Worksheet: Space report
Create a road trip style game, experimenting with the different uses of subordinate clauses.
Identify subordinate clauses in the text, and classify them by their use. For example, to express a condition (e.g. “Two movie astronauts, hurtling through space, sit down to breakfast”) or to link two ideas in terms of various time relations (e.g. “Star Trek was originally a science fiction TV series that aired over fifty years ago,” “While watching one particular episode, Cooper’s eye was caught by a small piece of space age gadgetry,” and, “Science finally caught up with science fiction forty-two years later when Apple produced the first real iPad”). Examine other texts in this issue, identifying additional functions of subordinate clauses. For example, to provide a reason (e.g. “I can’t chicken out because I would never hear the end of it, so I stay silent,” from The Wild Mouse) or to state a purpose (e.g. “He had been so lost in them that he had failed to get back to work on time,” from The Time-thief).
Play a quick game based on an idea from the text Road Trip Games, also found in this issue of Orbit! You could adapt ‘word chain’ for example. One person should create a complex sentence, featuring one of the types of subordinate clauses identified earlier (e.g. to provide a reason, such as, ‘I will let you borrow my toy because I don’t need it at the moment’). The next player must first also create a complex sentence featuring a subordinate clause that provides a reason, before creating a second sentence with a different type of subordinate clause (e.g. to state a purpose, such as, ‘I hung back after class to talk to the teacher’). Repeat this process, first including the same style of subordinate clause as the previous player before selecting an additional type and including it in a sentence.
Instruct students to create their own subordinate clause game, differentiating between the different purposes of subordinate clauses. Again, they can use the Road Trip Games text for stimulus.
Conduct a fictitious interview, detailing the wide-spread usage of a product dreamed up in the 1960s.
Infer what this text reveals about historical and cultural contexts (that people fifty years ago imagined ideas for technology that would allow them to talk to each other and share news items, that writers and creators at the time dreamed up futuristic technology to include in cultural contexts such as television, that people strived to invent ideas they saw in cultural contexts).
View the theme song to The Jetsons, produced in the 1960s but set in the future. Identify imagined inventions of the future (e.g. a flying vehicle that transports passengers, releasing them in transparent pods before folding into the size of a briefcase). Imagine the flying vehicle has become a reality and is in wide spread use. Create a fictitious interview with the inventor, detailing how the show, The Jetsons, was the inspiration behind their incredible invention. Record the interview on video recording software, in the style of a television interview.

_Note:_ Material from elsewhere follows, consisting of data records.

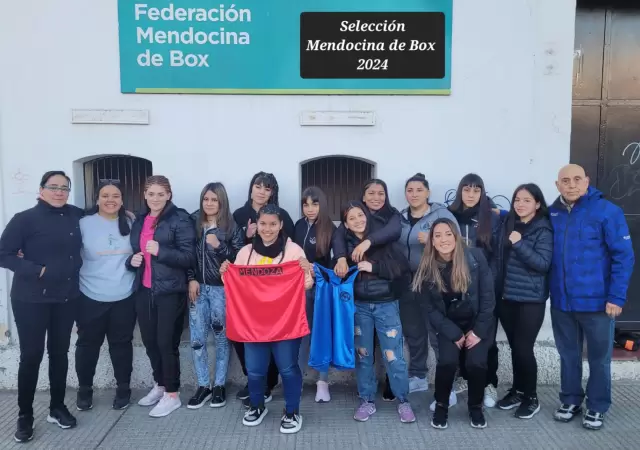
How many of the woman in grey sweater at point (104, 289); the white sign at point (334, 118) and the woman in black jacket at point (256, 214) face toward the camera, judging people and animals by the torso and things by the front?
3

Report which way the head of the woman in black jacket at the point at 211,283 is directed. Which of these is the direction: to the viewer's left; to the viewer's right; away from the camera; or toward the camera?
toward the camera

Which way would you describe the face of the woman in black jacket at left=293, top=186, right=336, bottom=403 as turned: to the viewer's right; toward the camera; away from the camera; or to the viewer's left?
toward the camera

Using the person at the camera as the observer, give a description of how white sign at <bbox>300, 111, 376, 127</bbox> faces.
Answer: facing the viewer

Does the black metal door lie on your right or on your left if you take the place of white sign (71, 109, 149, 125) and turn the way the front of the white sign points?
on your left

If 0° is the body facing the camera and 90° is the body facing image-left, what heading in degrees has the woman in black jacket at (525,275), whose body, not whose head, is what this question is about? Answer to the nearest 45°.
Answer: approximately 45°

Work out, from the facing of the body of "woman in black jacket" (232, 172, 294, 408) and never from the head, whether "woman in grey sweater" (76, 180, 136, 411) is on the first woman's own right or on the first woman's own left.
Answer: on the first woman's own right

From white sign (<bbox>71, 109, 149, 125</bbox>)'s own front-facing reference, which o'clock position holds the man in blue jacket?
The man in blue jacket is roughly at 10 o'clock from the white sign.

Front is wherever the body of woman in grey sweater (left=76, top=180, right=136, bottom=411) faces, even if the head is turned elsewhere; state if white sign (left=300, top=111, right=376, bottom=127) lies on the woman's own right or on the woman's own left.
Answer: on the woman's own left

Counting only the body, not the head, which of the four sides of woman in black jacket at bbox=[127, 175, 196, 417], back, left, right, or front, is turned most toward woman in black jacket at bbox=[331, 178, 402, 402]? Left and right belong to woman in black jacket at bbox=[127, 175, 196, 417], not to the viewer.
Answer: left

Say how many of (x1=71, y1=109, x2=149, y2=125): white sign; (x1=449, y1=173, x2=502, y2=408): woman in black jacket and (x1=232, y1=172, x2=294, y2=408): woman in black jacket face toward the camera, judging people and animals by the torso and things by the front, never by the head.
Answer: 3

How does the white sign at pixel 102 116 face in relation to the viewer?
toward the camera

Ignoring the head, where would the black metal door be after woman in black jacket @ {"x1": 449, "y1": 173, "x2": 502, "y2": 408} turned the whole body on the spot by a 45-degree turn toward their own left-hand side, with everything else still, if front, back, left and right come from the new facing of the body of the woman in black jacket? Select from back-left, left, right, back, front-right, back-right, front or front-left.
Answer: left

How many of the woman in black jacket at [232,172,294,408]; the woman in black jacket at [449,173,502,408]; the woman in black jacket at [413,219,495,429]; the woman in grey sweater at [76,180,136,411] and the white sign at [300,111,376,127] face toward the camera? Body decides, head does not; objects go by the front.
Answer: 5

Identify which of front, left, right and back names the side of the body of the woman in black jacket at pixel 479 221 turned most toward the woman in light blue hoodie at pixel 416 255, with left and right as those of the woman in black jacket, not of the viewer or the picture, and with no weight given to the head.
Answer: right

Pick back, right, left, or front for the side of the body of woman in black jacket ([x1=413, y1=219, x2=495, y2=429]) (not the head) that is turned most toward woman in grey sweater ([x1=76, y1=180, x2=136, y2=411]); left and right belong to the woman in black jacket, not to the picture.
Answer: right
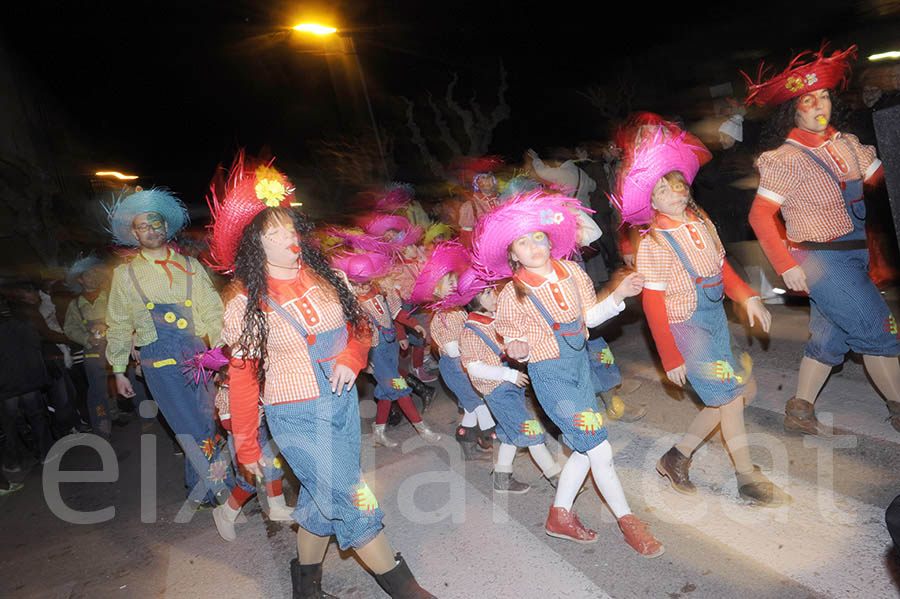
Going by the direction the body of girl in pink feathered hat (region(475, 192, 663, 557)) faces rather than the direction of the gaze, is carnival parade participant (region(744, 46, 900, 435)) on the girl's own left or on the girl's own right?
on the girl's own left

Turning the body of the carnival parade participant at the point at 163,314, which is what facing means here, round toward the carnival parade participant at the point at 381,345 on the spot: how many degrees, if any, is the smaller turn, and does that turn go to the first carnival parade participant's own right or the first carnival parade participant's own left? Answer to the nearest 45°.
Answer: approximately 90° to the first carnival parade participant's own left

Research arguments for and against technology use amongst children and young people and develop the text to include a clear position on the debate.

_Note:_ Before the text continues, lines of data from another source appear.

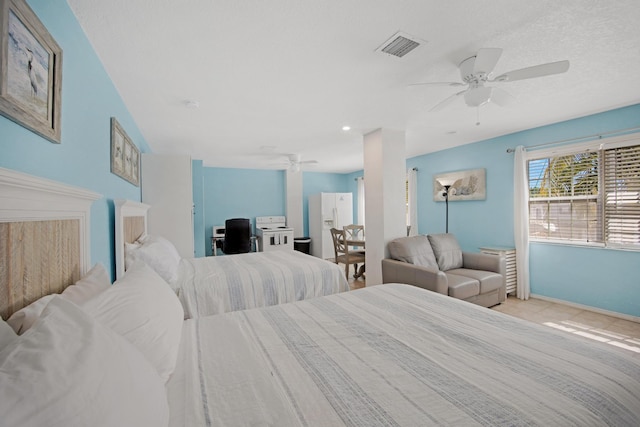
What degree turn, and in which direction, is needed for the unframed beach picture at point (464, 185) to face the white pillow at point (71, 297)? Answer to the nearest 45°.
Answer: approximately 45° to its left

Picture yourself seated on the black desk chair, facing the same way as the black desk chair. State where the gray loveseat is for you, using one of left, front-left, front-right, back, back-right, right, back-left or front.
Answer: back-right

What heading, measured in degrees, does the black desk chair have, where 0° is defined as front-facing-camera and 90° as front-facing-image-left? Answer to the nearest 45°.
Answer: approximately 180°

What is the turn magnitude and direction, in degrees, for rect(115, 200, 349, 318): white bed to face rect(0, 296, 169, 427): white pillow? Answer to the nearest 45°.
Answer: approximately 90° to its right

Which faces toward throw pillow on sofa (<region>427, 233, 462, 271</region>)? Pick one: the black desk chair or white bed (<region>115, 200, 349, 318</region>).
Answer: the white bed

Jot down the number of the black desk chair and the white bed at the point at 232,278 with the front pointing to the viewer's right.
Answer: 1

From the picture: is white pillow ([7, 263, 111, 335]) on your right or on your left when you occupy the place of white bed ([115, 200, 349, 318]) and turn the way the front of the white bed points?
on your right

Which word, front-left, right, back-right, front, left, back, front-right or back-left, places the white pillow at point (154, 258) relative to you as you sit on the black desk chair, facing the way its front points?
back

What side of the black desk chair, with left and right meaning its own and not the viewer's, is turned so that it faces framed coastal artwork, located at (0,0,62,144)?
back

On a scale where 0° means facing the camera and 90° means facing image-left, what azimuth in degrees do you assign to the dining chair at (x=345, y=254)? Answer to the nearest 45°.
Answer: approximately 225°

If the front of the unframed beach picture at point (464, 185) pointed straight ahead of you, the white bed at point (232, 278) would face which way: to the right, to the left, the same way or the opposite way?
the opposite way

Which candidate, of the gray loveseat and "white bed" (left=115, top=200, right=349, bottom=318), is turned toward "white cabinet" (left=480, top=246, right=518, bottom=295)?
the white bed

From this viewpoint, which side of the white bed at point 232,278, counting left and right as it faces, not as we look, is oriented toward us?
right
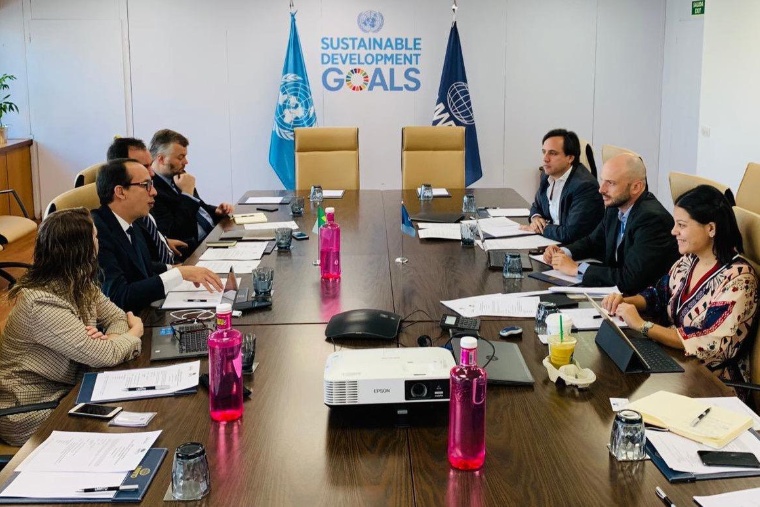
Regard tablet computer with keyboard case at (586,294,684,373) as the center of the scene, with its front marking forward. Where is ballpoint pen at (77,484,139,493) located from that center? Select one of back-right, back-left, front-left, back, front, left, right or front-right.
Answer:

Infer how the writer may feel about modern technological devices (the writer appears reasonably neutral in position, choosing to omit any subjective language for example). Highlight, however the choice of information included, focusing on the development of technology, omitting any negatives, could imply some support for the advances.
Examine a variety of texts with a range of positions, for and against technology, particularly regarding its use amongst children and young people (e.g. 10 Benefits of Exposing Young Children to Technology, in favour of technology use and a Behind the News episode, Kids Talk, Screen Time recommending caution).

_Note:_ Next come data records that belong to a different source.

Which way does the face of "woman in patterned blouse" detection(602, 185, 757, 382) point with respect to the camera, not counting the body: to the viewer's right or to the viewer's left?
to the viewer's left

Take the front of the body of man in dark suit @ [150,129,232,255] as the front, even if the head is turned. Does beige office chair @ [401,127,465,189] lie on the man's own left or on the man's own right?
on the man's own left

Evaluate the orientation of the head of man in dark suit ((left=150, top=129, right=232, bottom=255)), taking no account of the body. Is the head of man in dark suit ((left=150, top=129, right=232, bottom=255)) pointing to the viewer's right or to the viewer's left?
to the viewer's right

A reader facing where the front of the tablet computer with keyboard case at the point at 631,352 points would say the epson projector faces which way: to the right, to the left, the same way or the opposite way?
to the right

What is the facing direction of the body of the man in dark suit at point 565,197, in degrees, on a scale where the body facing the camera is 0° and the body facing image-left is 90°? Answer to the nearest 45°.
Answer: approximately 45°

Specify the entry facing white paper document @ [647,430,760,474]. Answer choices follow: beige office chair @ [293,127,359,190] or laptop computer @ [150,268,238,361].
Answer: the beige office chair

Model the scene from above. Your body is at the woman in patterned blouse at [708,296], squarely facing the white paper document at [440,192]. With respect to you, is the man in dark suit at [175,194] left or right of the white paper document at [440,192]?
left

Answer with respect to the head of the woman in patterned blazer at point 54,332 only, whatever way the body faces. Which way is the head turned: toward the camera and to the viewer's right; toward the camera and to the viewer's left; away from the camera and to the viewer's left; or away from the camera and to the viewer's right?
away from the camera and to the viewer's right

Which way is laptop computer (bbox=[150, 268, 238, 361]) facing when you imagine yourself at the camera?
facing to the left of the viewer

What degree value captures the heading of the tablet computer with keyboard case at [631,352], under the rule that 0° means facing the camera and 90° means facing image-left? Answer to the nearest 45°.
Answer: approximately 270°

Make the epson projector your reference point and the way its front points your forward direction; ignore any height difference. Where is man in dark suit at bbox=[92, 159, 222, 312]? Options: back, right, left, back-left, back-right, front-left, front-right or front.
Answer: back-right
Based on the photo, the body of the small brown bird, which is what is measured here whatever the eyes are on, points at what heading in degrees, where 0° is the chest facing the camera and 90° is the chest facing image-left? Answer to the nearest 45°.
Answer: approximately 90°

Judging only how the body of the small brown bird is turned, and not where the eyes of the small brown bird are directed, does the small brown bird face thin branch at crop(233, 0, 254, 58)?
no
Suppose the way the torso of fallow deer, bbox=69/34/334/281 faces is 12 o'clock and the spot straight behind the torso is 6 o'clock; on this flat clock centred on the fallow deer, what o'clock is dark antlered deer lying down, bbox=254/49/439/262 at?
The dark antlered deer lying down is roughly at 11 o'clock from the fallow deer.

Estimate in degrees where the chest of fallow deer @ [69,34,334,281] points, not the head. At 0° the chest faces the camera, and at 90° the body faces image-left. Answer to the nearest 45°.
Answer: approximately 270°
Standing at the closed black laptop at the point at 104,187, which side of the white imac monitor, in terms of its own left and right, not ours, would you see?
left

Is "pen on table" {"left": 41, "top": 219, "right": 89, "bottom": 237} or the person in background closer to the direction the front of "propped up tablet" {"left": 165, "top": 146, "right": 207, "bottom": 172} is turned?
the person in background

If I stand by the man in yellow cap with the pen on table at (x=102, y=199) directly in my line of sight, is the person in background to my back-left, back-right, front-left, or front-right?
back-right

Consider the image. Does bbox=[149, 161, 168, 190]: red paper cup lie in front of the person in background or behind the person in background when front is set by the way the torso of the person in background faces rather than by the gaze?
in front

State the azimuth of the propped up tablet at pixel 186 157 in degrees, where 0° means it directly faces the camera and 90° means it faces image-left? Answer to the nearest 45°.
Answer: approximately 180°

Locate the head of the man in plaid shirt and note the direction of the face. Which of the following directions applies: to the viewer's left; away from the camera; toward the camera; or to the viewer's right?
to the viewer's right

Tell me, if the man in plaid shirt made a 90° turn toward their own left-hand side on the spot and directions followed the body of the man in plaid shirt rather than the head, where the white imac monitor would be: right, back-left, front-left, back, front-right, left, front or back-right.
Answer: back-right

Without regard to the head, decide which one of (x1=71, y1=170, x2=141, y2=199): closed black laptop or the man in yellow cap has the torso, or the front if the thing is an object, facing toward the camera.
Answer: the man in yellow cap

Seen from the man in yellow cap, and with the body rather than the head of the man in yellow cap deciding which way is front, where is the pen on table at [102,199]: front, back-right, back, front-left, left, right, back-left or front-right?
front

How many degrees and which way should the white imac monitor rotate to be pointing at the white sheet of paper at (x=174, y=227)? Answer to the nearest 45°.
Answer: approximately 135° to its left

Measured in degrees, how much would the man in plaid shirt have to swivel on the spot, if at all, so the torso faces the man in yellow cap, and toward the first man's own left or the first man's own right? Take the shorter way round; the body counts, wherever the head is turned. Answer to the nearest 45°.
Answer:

Draw conclusions on screen use amongst children and share these with peers. Develop the text, to include a paragraph sharing students personal conclusions on inventions such as the mobile phone and iPad and the impact their use has on children and young people.
Design and pitch an invention.
View the accompanying photos and make inferences on the potential uses of the invention, based on its features (e.g. the large dial could be used for navigation, the coloured buttons might imply the machine is used for creating digital artwork etc.). Complete a BBC quiz, attempting to identify the uses of each of the inventions.
Select an invention name from an invention name generator. Discuss potential purposes for the invention, based on the name (e.g. an Atmospheric Service Generator may be used to maintain air humidity at an optimal level). Using a graphic design program to create a design of the invention discussed. Plan a presentation, sharing your design and pitching it to potential investors. View a video on Shark Tank for ideas on how to pitch the designs (e.g. including areas such as, the background of the design idea, the function of the design and its benefits etc.).